> TESTO FORNITO

-------------------------

Tra le “vittime” della caduta del governo di Matteo Renzi potrebbe finire anche il rinnovo della convenzione sul servizio pubblico della Rai. Il documento, che avrebbe dovuto essere licenziato dal Consiglio dei ministri a metà dicembre, è di fatto “bloccato” dalla crisi dell’esecutivo: ragioni di opportunità politica sconsigliano infatti che la convenzione, di durata decennale, possa vedere la luce nel momento in cui il governo è dimissionario.
Ma i tempi stringono, e quella della definizione del perimetro del servizio pubblico sarà una patata bollente che l’eventuale nuovo governo dovrà gestire in tempi rapidi. La scadenza per il rinnovo della convenzione infatti è stringente: 31 gennaio 2017. I margini di manovra, tra l’altro, sono ancora più angusti, perché prima di vedere la luce il testo deve passare per l’esame della commissione di Vigilanza sulla Rai, che ha 30 giorni di tempo per dare il proprio parere. Il testo, quindi – per consentire il rispetto dei tempi – dovrebbe essere consegnato alla Vigilanza prima delle festività natalizie.
A meno che il nuovo governo, appena entrato in carica, non decida di prorogare per un breve periodo la convenzione attuale, magari inserendo una norma nel milleproroghe che potrebbe essere approvato prima della fine dell’anno, per poi tirare le somme con più calma.

-------------------------

> MATERIALE FORNITO
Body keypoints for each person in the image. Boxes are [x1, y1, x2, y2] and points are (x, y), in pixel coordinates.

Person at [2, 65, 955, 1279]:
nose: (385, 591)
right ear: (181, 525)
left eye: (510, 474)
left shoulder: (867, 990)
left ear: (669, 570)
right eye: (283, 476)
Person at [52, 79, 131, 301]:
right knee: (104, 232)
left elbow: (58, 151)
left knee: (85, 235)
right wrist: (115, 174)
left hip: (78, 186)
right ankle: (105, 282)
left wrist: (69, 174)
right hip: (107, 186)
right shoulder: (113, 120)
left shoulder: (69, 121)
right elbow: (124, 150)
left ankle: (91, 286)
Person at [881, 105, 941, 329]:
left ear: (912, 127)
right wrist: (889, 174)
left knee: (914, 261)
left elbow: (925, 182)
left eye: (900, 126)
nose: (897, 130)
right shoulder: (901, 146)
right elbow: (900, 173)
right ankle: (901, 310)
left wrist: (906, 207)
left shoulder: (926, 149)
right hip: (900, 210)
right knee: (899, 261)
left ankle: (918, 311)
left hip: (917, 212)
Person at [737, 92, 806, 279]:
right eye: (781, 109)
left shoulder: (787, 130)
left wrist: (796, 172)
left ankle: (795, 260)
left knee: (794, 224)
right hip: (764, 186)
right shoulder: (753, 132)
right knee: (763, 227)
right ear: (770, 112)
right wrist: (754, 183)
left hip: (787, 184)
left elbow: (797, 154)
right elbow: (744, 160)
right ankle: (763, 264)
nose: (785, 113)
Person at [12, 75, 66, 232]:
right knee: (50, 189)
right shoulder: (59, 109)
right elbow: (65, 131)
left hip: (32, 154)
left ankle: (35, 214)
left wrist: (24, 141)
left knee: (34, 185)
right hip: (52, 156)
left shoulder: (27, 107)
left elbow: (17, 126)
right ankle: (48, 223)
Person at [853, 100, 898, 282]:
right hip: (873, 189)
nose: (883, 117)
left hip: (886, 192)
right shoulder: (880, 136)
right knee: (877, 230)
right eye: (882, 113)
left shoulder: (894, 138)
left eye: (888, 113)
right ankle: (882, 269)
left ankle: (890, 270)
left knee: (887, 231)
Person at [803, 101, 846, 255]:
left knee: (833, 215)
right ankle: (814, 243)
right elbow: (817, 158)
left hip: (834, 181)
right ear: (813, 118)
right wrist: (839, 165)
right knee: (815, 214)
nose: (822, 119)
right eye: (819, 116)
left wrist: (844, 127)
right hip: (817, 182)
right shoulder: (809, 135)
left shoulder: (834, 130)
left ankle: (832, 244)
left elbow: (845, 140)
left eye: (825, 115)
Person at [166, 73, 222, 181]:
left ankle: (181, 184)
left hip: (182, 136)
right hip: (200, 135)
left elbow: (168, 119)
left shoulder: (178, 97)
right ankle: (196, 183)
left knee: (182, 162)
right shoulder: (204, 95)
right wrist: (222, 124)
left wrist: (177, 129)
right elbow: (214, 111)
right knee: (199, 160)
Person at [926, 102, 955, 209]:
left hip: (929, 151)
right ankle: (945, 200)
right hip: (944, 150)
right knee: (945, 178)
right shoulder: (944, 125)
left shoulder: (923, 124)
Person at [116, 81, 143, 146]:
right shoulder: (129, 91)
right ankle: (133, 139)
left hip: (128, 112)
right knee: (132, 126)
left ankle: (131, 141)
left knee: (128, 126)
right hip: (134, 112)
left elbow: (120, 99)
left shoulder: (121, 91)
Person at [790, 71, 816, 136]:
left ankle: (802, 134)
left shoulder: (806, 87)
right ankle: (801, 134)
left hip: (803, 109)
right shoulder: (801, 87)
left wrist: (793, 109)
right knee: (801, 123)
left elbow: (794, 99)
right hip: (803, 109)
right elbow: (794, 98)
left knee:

-------------------------

> CONSEGNA 1
Riporta dal testo fornito il brano che va da "A meno che il" fino a "con più calma.".
> CONSEGNA 2
Secondo il testo fornito, perché il documento dovrebbe essere consegnato alla commissione di Vigilanza prima delle festività natalizie? Spiegalo in una o due frasi.
> CONSEGNA 3
Rispondi alle seguenti domande basandoti sul testo fornito:
(a) Entro quale data scade il rinnovo della convenzione?
(b) Qual è la durata della convenzione?
(c) In quale provvedimento il nuovo governo potrebbe inserire una norma per prorogare la convenzione attuale?

> RISPOSTA FINALE 1
A meno che il nuovo governo, appena entrato in carica, non decida di prorogare per un breve periodo la convenzione attuale, magari inserendo una norma nel milleproroghe che potrebbe essere approvato prima della fine dell’anno, per poi tirare le somme con più calma.

> RISPOSTA FINALE 2
Il rinnovo della convenzione scade il 31 gennaio 2017. Prima di vedere la luce, il testo deve passare per l'esame della commissione di Vigilanza sulla Rai, che ha 30 giorni di tempo per dare il proprio parere.

> RISPOSTA FINALE 3
(a) Il 31 gennaio 2017.
(b) È decennale.
(c) Nel milleproroghe.